• **MATERIALS PROVIDED**
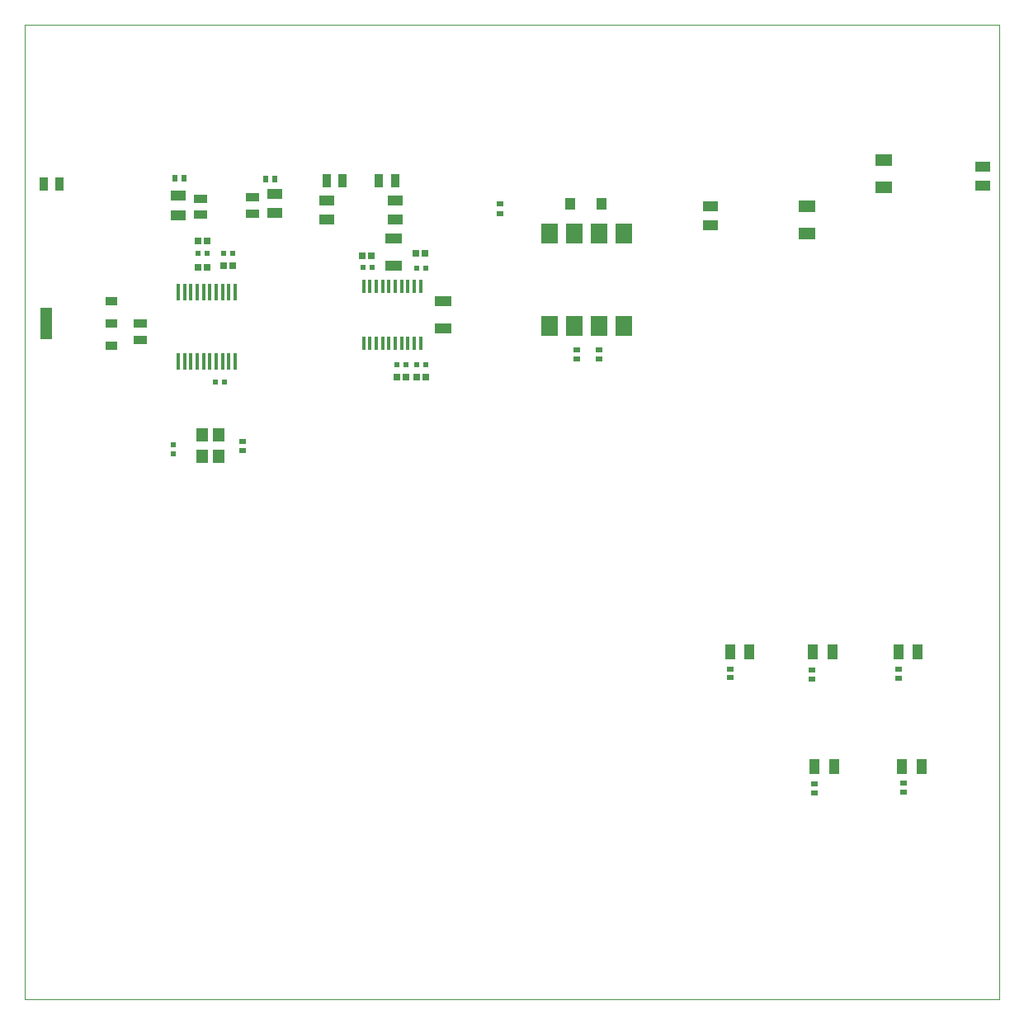
<source format=gbr>
%TF.GenerationSoftware,KiCad,Pcbnew,(5.1.6)-1*%
%TF.CreationDate,2020-12-29T12:28:21+01:00*%
%TF.ProjectId,AudioBoard,41756469-6f42-46f6-9172-642e6b696361,rev?*%
%TF.SameCoordinates,Original*%
%TF.FileFunction,Paste,Top*%
%TF.FilePolarity,Positive*%
%FSLAX46Y46*%
G04 Gerber Fmt 4.6, Leading zero omitted, Abs format (unit mm)*
G04 Created by KiCad (PCBNEW (5.1.6)-1) date 2020-12-29 12:28:21*
%MOMM*%
%LPD*%
G01*
G04 APERTURE LIST*
%TA.AperFunction,Profile*%
%ADD10C,0.050000*%
%TD*%
%ADD11R,1.550000X1.000000*%
%ADD12R,0.800000X0.500000*%
%ADD13R,1.000000X1.550000*%
%ADD14R,1.780000X2.000000*%
%ADD15R,0.450000X1.800000*%
%ADD16R,0.450000X1.475000*%
%ADD17R,1.300000X3.250000*%
%ADD18R,1.300000X0.950000*%
%ADD19R,1.120000X1.220000*%
%ADD20R,0.910000X1.390000*%
%ADD21R,1.820000X1.050000*%
%ADD22R,1.430000X0.940000*%
%ADD23R,0.940000X1.430000*%
%ADD24R,1.750000X1.250000*%
%ADD25R,0.690000X0.720000*%
%ADD26R,0.620000X0.640000*%
%ADD27R,0.600000X0.620000*%
%ADD28R,0.620000X0.600000*%
%ADD29R,0.640000X0.620000*%
%ADD30R,1.200000X1.400000*%
G04 APERTURE END LIST*
D10*
X50000000Y-150000000D02*
X50000000Y-50000000D01*
X50000000Y-50000000D02*
X150000000Y-50000000D01*
X150000000Y-150000000D02*
X50000000Y-150000000D01*
X150000000Y-50000000D02*
X150000000Y-150000000D01*
D11*
%TO.C,R15*%
X81000000Y-68000000D03*
X81000000Y-70000000D03*
%TD*%
%TO.C,R14*%
X88000000Y-68000000D03*
X88000000Y-70000000D03*
%TD*%
%TO.C,R13*%
X75692000Y-69326000D03*
X75692000Y-67326000D03*
%TD*%
%TO.C,R12*%
X65762000Y-69529200D03*
X65762000Y-67529200D03*
%TD*%
D12*
%TO.C,R9*%
X106680000Y-83312000D03*
X106680000Y-84312000D03*
%TD*%
%TO.C,R8*%
X108966000Y-84320000D03*
X108966000Y-83320000D03*
%TD*%
%TO.C,R7*%
X98806000Y-69342000D03*
X98806000Y-68342000D03*
%TD*%
D13*
%TO.C,R5*%
X141637500Y-114300000D03*
X139637500Y-114300000D03*
%TD*%
%TO.C,R4*%
X142048500Y-126107200D03*
X140048500Y-126107200D03*
%TD*%
%TO.C,R3*%
X132904500Y-114300000D03*
X130904500Y-114300000D03*
%TD*%
%TO.C,R2*%
X133080000Y-126107200D03*
X131080000Y-126107200D03*
%TD*%
%TO.C,R1*%
X124365500Y-114300000D03*
X122365500Y-114300000D03*
%TD*%
D14*
%TO.C,U2*%
X111506000Y-80904000D03*
X103886000Y-71374000D03*
X108966000Y-80904000D03*
X106426000Y-71374000D03*
X106426000Y-80904000D03*
X108966000Y-71374000D03*
X103886000Y-80904000D03*
X111506000Y-71374000D03*
%TD*%
D15*
%TO.C,IC3*%
X71615000Y-84525200D03*
X70965000Y-84525200D03*
X70315000Y-84525200D03*
X69665000Y-84525200D03*
X69015000Y-84525200D03*
X68365000Y-84525200D03*
X67715000Y-84525200D03*
X67065000Y-84525200D03*
X66415000Y-84525200D03*
X65765000Y-84525200D03*
X65765000Y-77425200D03*
X66415000Y-77425200D03*
X67065000Y-77425200D03*
X67715000Y-77425200D03*
X68365000Y-77425200D03*
X69015000Y-77425200D03*
X69665000Y-77425200D03*
X70315000Y-77425200D03*
X70965000Y-77425200D03*
X71615000Y-77425200D03*
%TD*%
D16*
%TO.C,IC2*%
X90631200Y-82668600D03*
X89981200Y-82668600D03*
X89331200Y-82668600D03*
X88681200Y-82668600D03*
X88031200Y-82668600D03*
X87381200Y-82668600D03*
X86731200Y-82668600D03*
X86081200Y-82668600D03*
X85431200Y-82668600D03*
X84781200Y-82668600D03*
X84781200Y-76792600D03*
X85431200Y-76792600D03*
X86081200Y-76792600D03*
X86731200Y-76792600D03*
X87381200Y-76792600D03*
X88031200Y-76792600D03*
X88681200Y-76792600D03*
X89331200Y-76792600D03*
X89981200Y-76792600D03*
X90631200Y-76792600D03*
%TD*%
D17*
%TO.C,IC1*%
X52174400Y-80670400D03*
D18*
X58874400Y-78380400D03*
X58874400Y-80670400D03*
X58874400Y-82960400D03*
%TD*%
D19*
%TO.C,D1*%
X109220000Y-68326000D03*
X106020000Y-68326000D03*
%TD*%
D20*
%TO.C,C29*%
X82640000Y-66000000D03*
X81000000Y-66000000D03*
%TD*%
%TO.C,C28*%
X86360000Y-66000000D03*
X88000000Y-66000000D03*
%TD*%
D21*
%TO.C,C23*%
X87884000Y-74676000D03*
X87884000Y-71896000D03*
%TD*%
%TO.C,C19*%
X92964000Y-81146000D03*
X92964000Y-78366000D03*
%TD*%
D22*
%TO.C,C16*%
X73406000Y-69342000D03*
X73406000Y-67702000D03*
%TD*%
%TO.C,C15*%
X68072000Y-67818000D03*
X68072000Y-69458000D03*
%TD*%
%TO.C,C2*%
X61874400Y-82310400D03*
X61874400Y-80670400D03*
%TD*%
D23*
%TO.C,C1*%
X51954000Y-66294000D03*
X53594000Y-66294000D03*
%TD*%
D11*
%TO.C,R10*%
X120396000Y-68580000D03*
X120396000Y-70580000D03*
%TD*%
D24*
%TO.C,R11*%
X130302000Y-71380000D03*
X130302000Y-68580000D03*
%TD*%
D25*
%TO.C,C3*%
X90266000Y-86106000D03*
X91186000Y-86106000D03*
%TD*%
%TO.C,C4*%
X89154000Y-86106000D03*
X88234000Y-86106000D03*
%TD*%
D26*
%TO.C,C5*%
X66326000Y-65780000D03*
X65406000Y-65780000D03*
%TD*%
%TO.C,C6*%
X75644000Y-65786000D03*
X74724000Y-65786000D03*
%TD*%
D27*
%TO.C,C7*%
X91138000Y-84836000D03*
X90218000Y-84836000D03*
%TD*%
%TO.C,C8*%
X89106000Y-84836000D03*
X88186000Y-84836000D03*
%TD*%
%TO.C,C9*%
X90266000Y-74930000D03*
X91186000Y-74930000D03*
%TD*%
%TO.C,C10*%
X70390000Y-73406000D03*
X71310000Y-73406000D03*
%TD*%
D25*
%TO.C,C11*%
X84678000Y-73660000D03*
X85598000Y-73660000D03*
%TD*%
%TO.C,C12*%
X70390000Y-74676000D03*
X71310000Y-74676000D03*
%TD*%
%TO.C,C13*%
X91090000Y-73406000D03*
X90170000Y-73406000D03*
%TD*%
D27*
%TO.C,C14*%
X85652000Y-74882000D03*
X84732000Y-74882000D03*
%TD*%
%TO.C,C17*%
X67818000Y-73406000D03*
X68738000Y-73406000D03*
%TD*%
D25*
%TO.C,C18*%
X68690000Y-74928000D03*
X67770000Y-74928000D03*
%TD*%
%TO.C,C20*%
X67818000Y-72136000D03*
X68738000Y-72136000D03*
%TD*%
D27*
%TO.C,C21*%
X70516000Y-86614000D03*
X69596000Y-86614000D03*
%TD*%
D28*
%TO.C,C22*%
X65278000Y-93980000D03*
X65278000Y-93060000D03*
%TD*%
D29*
%TO.C,C24*%
X122428000Y-116078000D03*
X122428000Y-116998000D03*
%TD*%
%TO.C,C25*%
X131064000Y-127858000D03*
X131064000Y-128778000D03*
%TD*%
%TO.C,C26*%
X130810000Y-116174000D03*
X130810000Y-117094000D03*
%TD*%
%TO.C,C27*%
X140208000Y-128730000D03*
X140208000Y-127810000D03*
%TD*%
%TO.C,C30*%
X139700000Y-117046000D03*
X139700000Y-116126000D03*
%TD*%
D11*
%TO.C,R6*%
X148336000Y-66532000D03*
X148336000Y-64532000D03*
%TD*%
D24*
%TO.C,R16*%
X138176000Y-66678000D03*
X138176000Y-63878000D03*
%TD*%
D12*
%TO.C,R17*%
X72390000Y-93710000D03*
X72390000Y-92710000D03*
%TD*%
D30*
%TO.C,U3*%
X69876000Y-94234000D03*
X69876000Y-92034000D03*
X68176000Y-92034000D03*
X68176000Y-94234000D03*
%TD*%
M02*

</source>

• **TASK GOAL**
Every line above that holds the word "format" should be copied out.

• **RESULT FOR THIS TASK**
<source format=gbr>
G04 Gerber Fmt 4.6, Leading zero omitted, Abs format (unit mm)*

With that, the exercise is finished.